Translational control in differentiation and development

Translational control in differentiation and development

Professor Danny Nedialkova; Max Planck Institute

Danny received a doctorate in molecular virology from Leiden University (The Netherlands) and performed postdoctoral work on tRNA modifications at the Max Planck Institute for Molecular Biomedicine (Germany). Since 2017, she leads the “Mechanisms of Protein Biogenesis” laboratory at the Max Planck Institute of Biochemistry and holds a joint appointment as a tenure-track professor at the Department of Bioscience of the Technical University of Munich (Germany). She received an ERC Starting Grant in 2019 and an EMBO Young Investigator Award in 2022.

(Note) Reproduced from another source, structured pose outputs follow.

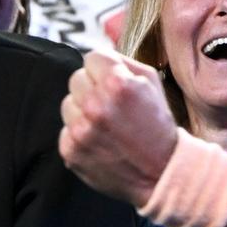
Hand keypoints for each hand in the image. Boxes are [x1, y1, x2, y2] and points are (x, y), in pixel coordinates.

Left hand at [58, 49, 180, 207]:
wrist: (160, 172)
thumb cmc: (158, 126)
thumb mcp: (152, 83)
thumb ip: (124, 62)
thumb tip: (101, 54)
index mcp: (117, 83)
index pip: (92, 57)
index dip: (104, 68)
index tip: (112, 80)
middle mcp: (95, 105)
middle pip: (76, 78)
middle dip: (92, 87)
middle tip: (110, 103)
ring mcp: (80, 130)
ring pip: (67, 104)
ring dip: (83, 110)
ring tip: (105, 124)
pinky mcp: (71, 151)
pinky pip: (66, 130)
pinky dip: (80, 134)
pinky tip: (100, 141)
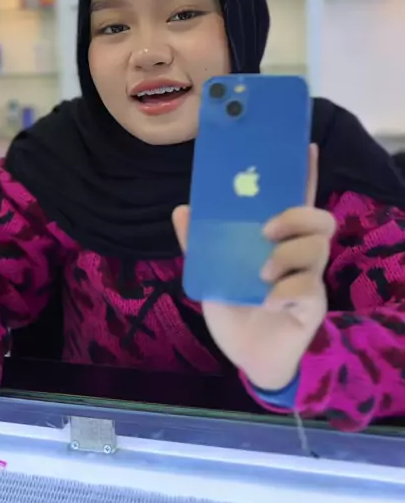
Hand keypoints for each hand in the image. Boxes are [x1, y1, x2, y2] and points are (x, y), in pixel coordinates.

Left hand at [173, 146, 335, 391]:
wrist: (245, 355)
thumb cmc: (234, 308)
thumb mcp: (209, 273)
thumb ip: (197, 243)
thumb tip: (181, 209)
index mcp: (279, 239)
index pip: (298, 200)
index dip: (305, 174)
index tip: (307, 147)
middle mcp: (300, 254)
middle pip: (320, 218)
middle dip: (296, 216)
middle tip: (266, 230)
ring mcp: (310, 279)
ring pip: (317, 248)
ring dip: (287, 256)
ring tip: (261, 274)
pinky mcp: (312, 306)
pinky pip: (309, 288)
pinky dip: (285, 292)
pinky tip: (269, 302)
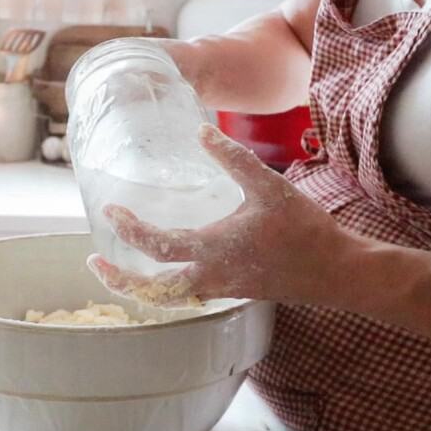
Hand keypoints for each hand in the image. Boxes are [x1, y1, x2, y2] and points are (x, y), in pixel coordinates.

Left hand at [87, 123, 347, 304]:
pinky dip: (169, 288)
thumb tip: (202, 132)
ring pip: (171, 299)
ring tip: (123, 273)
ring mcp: (223, 288)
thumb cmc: (304, 229)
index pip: (157, 246)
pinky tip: (171, 269)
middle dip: (120, 280)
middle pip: (153, 290)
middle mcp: (212, 276)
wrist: (336, 271)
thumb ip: (233, 158)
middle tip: (94, 265)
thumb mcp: (268, 186)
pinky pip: (191, 296)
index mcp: (214, 250)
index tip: (112, 211)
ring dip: (142, 288)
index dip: (129, 229)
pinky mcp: (236, 291)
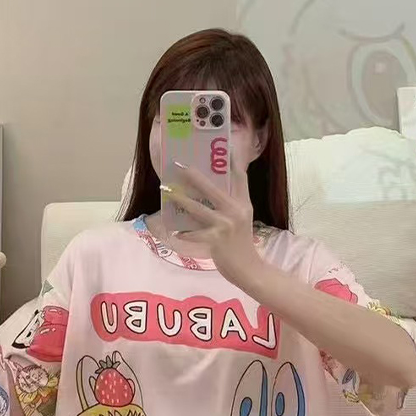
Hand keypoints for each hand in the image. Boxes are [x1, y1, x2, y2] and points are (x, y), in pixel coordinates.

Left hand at [161, 159, 261, 287]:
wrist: (248, 269)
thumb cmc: (240, 242)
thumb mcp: (242, 219)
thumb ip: (231, 204)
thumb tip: (210, 190)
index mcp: (243, 203)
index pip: (240, 177)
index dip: (233, 161)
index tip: (226, 147)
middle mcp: (236, 211)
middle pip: (212, 188)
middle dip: (194, 176)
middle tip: (179, 166)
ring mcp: (226, 225)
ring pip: (198, 208)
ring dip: (180, 199)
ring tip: (166, 191)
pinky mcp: (216, 240)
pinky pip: (194, 233)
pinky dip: (184, 232)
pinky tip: (174, 230)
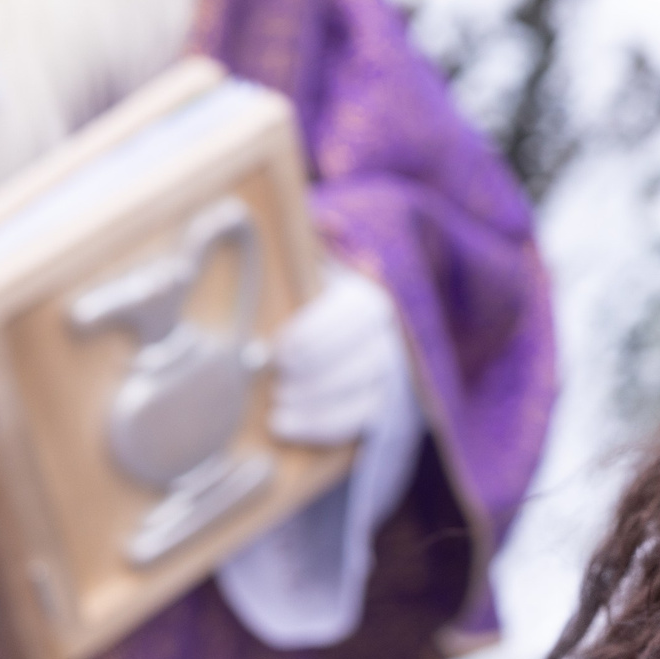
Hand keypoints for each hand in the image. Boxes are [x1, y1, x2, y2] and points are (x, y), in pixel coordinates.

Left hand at [272, 265, 409, 446]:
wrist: (316, 339)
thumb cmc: (293, 304)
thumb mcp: (295, 273)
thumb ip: (297, 253)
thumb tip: (307, 231)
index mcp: (364, 300)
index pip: (357, 316)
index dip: (320, 335)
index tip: (281, 349)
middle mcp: (382, 336)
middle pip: (364, 360)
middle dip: (316, 376)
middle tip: (276, 381)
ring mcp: (382, 373)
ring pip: (363, 393)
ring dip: (316, 404)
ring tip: (276, 407)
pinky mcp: (374, 403)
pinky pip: (359, 420)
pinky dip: (320, 427)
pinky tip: (283, 426)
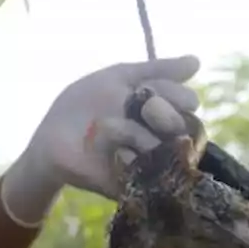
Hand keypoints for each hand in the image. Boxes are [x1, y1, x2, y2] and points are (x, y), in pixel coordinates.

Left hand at [0, 56, 202, 226]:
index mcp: (161, 111)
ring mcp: (148, 163)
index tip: (152, 90)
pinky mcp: (132, 185)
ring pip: (169, 151)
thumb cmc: (84, 105)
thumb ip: (156, 70)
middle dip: (166, 114)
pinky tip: (115, 152)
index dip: (176, 95)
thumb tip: (198, 61)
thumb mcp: (118, 78)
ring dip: (141, 134)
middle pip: (186, 127)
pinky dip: (131, 159)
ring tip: (111, 126)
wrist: (51, 138)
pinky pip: (146, 176)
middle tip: (144, 110)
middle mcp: (161, 138)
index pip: (187, 102)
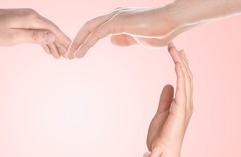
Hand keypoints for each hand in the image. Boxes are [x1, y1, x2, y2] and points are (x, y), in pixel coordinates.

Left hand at [0, 8, 70, 58]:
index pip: (53, 29)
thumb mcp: (14, 36)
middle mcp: (33, 16)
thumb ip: (34, 37)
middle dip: (60, 43)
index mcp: (32, 19)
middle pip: (51, 30)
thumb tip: (52, 37)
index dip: (63, 39)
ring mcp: (29, 18)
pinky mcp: (24, 21)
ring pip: (46, 31)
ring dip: (53, 43)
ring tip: (59, 55)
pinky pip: (39, 31)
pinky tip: (48, 49)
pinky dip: (44, 40)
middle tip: (68, 55)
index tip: (71, 47)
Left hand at [67, 6, 182, 57]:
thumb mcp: (139, 38)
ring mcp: (115, 17)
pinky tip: (79, 54)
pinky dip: (86, 44)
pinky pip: (96, 34)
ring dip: (77, 43)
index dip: (85, 40)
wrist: (172, 22)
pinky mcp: (118, 22)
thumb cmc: (160, 31)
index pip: (95, 28)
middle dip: (76, 41)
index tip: (77, 52)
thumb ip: (125, 39)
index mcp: (118, 19)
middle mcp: (114, 15)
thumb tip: (112, 41)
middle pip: (88, 27)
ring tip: (70, 56)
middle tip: (67, 54)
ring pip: (89, 29)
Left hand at [146, 44, 192, 156]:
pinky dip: (180, 73)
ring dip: (180, 62)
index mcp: (182, 104)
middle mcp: (187, 103)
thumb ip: (165, 99)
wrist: (162, 152)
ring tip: (174, 49)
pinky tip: (176, 62)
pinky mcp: (180, 108)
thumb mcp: (161, 113)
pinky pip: (182, 86)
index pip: (183, 81)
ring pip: (185, 78)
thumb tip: (168, 85)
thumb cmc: (160, 137)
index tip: (177, 53)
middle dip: (181, 60)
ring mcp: (185, 105)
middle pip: (186, 76)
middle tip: (175, 46)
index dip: (181, 66)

Cellular homeostasis depends on the timely and accurate biogenesis of a wide range of proteins by mRNA translation. As the most errorprone step of gene expression, mRNA translation is also monitored by a suite of quality control pathways, which detect and rescue stalled or collided ribosomes to protect cells from potentially toxic aberrant proteins. Our research seeks to define how these fundamental cellular processes are regulated to match distinct and rapidly changing proteome demands during development and cell differentiation. We address these questions at a systems level with genome-wide techniques and functional genomics in diverse eukaryotic model systems. One of our main interests is understanding how tRNA repertoires are dynamically regulated across cell types and states. Our recent work using newly developed technologies in stem cell-based models defined the regulatory rules of tRNA expression and its impact on mRNA decoding during human cell differentiation.